I’m writing this post on Friday, a few hours after the news broke that the Supreme Court is upholding marriage equality as a constitutional right.  This will probably go up on Monday, though that’s going to be kind of late for riding the wave of thinkpieces that are sure to pop up on the subject over the weekend.

No matter.

I used to be a white evangelical Christian.  I’m still very white, and I’m still very Christian, but the evangelical aspect of my identity has faded in the last few years.  While the reasons for my giving up on evangelicalism are pretty varied and complex, I can point with confidence to my decision to support marriage equality as the first step that led to the end of that phase of my life.  It was when I publicly announced that I was pleased at the possibility of DOMA being overturned that family and friends who were concerned about the state of my faith started to approach me to see why I was adopting an “unbiblical” position.  That was a difficult thing to deal with.  It is incredibly stressful to be put in a position where you have to defend your conscience against people who love you; I don’t recommend it.

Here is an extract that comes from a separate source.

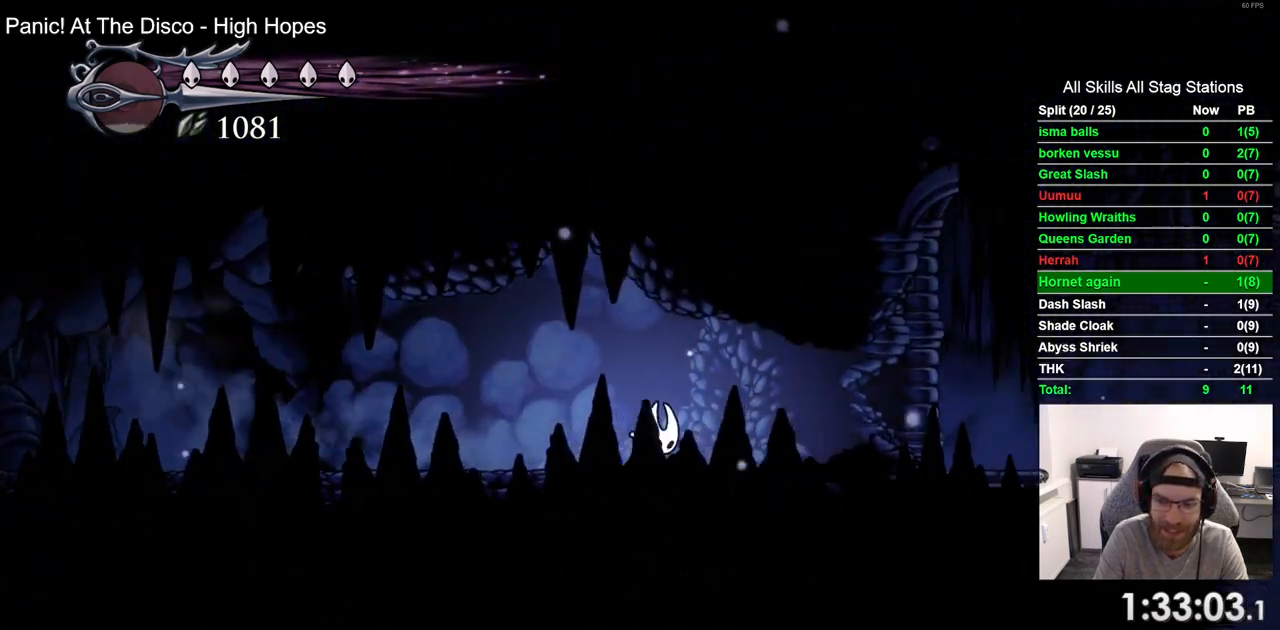
{"dt_ms": 500, "buttons": ["DPAD_RIGHT"], "left_stick": "center", "right_stick": "center", "events": [[167, "R2", "down"], [333, "R2", "up"]]}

Nonetheless, that passed, and I was overjoyed when DOMA was overturned.  The federal ban was lifted, and my aunts, who have a history together longer than my lifetime, began planning their wedding.  As they put together their plans, I got to watch as state after state decided that their own bans on marriage equality were unnecessary.  Every court decision that led to a flourish of weddings between happy couples was a victory.  For my aunts, they planned to have their wedding out of state, because Georgia hadn’t gotten around to making a decision (and now with the recent Supreme Court ruling, I suppose it gets to have the ignominious status of being one of the states that was forced to allow progress to proceed), which meant that most of my family wasn’t able to be present at the ceremony last May.  It was one of the happiest moments in my aunts’ lives, and it hurts a little bit in retrospect that they couldn’t have it at home where we could celebrate with them.

That brings me to today, which feels like an immense victory.  I keep seeing news stories about people rushing to celebrate with marriages that are fully legitimate under American law, and it’s a wonderful feeling.  There will be other things to fret over in the future, and this event doesn’t mark the end of the road for LGBTQ rights.

No matter though.

For now, it’s a win, and that’s worth noting.